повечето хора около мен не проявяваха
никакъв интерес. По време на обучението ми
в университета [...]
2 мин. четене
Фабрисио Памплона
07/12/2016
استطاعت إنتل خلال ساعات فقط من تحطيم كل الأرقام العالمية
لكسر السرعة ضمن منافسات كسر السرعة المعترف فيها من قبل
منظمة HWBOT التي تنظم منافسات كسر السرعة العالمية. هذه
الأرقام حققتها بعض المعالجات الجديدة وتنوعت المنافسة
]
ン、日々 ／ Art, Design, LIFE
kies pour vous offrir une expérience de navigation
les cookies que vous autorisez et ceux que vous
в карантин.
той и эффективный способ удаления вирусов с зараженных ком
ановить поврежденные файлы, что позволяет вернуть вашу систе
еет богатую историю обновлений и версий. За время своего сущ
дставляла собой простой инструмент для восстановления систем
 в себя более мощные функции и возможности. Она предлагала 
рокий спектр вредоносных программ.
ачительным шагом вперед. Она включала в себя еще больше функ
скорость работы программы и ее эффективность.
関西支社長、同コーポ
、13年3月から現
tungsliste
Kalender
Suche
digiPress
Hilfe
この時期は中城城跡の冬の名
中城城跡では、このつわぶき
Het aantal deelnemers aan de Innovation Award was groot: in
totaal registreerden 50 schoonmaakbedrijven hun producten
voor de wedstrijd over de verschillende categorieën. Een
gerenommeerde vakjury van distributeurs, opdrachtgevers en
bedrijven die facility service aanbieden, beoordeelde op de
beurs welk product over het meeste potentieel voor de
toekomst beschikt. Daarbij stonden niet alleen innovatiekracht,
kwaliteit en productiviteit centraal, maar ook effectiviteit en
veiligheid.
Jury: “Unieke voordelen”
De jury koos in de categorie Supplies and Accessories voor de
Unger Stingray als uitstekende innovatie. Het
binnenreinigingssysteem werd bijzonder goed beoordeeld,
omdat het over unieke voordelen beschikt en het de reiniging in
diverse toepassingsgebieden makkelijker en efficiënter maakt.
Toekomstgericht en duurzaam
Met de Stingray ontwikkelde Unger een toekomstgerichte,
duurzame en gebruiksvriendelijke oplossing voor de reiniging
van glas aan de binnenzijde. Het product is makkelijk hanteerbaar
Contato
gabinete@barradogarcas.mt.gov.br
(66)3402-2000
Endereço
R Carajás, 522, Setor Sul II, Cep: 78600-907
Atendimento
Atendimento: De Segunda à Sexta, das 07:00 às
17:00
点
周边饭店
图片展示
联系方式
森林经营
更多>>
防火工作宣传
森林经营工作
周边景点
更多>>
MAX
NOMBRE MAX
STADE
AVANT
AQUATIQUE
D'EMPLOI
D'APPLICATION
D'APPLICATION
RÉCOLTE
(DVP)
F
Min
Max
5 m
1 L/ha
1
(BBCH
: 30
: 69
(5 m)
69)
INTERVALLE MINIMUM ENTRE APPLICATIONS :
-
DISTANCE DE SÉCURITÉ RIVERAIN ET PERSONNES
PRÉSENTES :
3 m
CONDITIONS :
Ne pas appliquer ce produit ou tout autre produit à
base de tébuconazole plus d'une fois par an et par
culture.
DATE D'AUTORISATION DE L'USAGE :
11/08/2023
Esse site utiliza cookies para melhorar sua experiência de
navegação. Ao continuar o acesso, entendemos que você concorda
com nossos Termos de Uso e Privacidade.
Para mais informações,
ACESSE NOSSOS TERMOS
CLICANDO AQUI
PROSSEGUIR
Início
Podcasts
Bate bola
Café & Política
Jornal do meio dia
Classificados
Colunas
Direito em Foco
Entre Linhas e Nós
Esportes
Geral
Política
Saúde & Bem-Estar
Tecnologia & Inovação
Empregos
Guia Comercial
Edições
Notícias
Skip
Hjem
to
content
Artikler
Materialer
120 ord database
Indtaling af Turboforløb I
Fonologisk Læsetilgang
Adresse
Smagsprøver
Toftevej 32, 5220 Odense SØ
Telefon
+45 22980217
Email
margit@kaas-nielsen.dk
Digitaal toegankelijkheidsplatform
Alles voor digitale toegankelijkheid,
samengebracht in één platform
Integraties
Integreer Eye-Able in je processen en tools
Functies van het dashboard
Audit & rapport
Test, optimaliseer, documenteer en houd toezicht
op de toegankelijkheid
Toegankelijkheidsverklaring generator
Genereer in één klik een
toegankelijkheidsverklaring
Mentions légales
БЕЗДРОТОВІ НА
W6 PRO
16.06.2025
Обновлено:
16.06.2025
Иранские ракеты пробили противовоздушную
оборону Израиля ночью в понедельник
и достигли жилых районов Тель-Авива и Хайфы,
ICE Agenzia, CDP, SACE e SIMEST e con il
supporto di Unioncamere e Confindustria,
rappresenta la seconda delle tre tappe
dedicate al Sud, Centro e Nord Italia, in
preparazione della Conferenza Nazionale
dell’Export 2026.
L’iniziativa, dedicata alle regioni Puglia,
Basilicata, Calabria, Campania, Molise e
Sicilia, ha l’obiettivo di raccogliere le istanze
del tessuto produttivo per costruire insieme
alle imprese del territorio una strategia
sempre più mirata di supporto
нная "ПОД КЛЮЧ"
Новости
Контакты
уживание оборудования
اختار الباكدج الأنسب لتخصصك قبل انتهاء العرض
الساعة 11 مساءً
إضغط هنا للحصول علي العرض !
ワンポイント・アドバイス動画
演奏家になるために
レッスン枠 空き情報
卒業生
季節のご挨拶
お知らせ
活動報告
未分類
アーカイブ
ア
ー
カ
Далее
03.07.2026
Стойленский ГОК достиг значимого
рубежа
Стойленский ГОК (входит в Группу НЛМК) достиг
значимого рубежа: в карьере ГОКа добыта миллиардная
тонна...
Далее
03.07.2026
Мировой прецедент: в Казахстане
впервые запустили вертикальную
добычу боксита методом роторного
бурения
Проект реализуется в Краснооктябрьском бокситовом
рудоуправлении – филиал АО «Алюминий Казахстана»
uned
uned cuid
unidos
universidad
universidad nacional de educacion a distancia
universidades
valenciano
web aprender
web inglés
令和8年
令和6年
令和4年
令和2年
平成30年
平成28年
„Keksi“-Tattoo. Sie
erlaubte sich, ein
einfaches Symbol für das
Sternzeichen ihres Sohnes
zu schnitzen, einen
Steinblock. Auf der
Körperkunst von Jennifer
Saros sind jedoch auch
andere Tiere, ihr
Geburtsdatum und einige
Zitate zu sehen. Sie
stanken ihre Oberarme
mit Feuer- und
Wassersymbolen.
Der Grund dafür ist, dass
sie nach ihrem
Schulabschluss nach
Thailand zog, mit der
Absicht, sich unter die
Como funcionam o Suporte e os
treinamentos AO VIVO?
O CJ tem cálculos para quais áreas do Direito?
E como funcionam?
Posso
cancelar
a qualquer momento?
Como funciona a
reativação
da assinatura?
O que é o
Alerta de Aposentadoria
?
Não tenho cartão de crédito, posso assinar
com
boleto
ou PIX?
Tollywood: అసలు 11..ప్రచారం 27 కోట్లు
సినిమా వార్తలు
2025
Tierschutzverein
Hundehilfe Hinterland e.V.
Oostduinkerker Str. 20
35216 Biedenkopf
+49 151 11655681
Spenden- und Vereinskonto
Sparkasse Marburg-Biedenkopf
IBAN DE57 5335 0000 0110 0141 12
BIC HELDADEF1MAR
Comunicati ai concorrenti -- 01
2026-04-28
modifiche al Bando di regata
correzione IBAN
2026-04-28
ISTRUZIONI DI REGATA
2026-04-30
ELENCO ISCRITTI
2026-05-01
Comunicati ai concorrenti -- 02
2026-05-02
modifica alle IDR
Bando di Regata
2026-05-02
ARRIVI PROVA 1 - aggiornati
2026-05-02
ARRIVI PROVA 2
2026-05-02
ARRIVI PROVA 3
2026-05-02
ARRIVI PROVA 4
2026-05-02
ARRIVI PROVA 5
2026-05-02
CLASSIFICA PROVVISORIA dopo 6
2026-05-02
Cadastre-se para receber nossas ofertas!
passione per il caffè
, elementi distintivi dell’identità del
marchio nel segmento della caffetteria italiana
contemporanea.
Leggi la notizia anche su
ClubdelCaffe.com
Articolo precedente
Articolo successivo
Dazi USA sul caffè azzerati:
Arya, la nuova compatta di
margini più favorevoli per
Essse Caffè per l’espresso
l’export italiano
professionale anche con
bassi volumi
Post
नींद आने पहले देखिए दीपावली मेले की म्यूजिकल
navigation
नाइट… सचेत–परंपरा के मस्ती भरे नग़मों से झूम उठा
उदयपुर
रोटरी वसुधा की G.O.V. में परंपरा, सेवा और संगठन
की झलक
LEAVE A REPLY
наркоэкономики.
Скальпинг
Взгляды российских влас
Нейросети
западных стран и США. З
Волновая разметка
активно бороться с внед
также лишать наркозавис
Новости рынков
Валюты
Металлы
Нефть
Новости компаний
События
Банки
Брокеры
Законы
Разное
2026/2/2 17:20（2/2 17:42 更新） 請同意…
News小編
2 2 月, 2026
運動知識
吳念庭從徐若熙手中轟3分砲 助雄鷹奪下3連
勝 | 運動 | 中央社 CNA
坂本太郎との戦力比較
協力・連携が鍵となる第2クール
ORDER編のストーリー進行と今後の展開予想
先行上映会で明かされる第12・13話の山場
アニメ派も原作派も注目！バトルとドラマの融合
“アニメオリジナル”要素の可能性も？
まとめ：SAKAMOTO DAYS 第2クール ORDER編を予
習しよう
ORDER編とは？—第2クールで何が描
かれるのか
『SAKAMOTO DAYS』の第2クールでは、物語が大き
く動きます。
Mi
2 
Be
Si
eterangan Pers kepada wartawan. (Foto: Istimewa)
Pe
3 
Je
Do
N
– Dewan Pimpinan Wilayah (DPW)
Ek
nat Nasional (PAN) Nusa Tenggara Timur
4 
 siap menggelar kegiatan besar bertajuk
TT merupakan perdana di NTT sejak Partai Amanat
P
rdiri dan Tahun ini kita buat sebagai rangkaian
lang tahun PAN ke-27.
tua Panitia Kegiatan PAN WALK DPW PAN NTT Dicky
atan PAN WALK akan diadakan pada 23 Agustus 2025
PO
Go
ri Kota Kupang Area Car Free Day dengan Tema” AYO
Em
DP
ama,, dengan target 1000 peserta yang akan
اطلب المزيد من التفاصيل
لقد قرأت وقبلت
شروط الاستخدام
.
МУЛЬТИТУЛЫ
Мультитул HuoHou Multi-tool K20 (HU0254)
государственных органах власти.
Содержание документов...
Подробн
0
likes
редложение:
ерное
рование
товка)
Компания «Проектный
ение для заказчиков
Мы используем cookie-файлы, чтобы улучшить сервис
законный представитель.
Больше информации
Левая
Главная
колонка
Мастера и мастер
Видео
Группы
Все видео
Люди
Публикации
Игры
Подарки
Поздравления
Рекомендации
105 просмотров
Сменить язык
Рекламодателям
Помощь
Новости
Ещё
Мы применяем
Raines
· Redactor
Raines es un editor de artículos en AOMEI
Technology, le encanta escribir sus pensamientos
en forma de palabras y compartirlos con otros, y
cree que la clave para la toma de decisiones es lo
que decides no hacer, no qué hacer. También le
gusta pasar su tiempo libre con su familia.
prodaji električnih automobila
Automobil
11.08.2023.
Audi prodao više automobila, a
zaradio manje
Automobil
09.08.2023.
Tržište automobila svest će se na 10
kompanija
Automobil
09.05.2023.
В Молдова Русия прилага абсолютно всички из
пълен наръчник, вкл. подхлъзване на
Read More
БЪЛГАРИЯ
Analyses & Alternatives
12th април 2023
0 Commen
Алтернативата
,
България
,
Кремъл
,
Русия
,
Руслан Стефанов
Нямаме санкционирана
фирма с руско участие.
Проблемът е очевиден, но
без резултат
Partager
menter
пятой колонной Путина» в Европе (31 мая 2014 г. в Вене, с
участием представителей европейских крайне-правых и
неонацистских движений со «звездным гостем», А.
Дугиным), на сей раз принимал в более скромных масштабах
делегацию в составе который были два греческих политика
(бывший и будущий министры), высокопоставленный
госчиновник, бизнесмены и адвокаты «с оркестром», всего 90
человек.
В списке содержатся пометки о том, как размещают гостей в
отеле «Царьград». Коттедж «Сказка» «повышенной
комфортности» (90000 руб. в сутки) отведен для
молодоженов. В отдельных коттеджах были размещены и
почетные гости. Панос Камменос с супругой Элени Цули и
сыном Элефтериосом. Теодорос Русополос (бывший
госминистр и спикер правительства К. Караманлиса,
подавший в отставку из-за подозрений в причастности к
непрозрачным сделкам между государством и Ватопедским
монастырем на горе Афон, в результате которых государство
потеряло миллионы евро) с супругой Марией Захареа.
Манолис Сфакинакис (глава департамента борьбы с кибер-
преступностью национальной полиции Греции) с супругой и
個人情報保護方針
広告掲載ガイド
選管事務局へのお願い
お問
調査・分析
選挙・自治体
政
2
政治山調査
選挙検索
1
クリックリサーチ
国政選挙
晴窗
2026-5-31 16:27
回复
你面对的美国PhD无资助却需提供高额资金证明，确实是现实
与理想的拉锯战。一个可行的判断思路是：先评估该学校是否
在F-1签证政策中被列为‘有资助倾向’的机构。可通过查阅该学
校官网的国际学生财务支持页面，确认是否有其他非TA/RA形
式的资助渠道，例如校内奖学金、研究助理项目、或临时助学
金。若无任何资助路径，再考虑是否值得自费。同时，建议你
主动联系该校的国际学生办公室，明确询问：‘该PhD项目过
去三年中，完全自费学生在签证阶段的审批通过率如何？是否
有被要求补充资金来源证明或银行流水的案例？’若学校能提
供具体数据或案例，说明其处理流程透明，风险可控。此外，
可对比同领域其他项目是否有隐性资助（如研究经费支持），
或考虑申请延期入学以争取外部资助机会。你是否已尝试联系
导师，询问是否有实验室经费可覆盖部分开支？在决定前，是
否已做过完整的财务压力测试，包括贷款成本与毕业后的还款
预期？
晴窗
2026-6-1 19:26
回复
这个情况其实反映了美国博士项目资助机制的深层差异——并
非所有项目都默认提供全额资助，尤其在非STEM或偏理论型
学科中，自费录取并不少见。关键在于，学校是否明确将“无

== == ==

Work required: Check the data for the word "السرعة" and pull out the lines that have it.

Answer to the problem:
لكسر السرعة ضمن منافسات كسر السرعة المعترف فيها من قبل
منظمة HWBOT التي تنظم منافسات كسر السرعة العالمية. هذه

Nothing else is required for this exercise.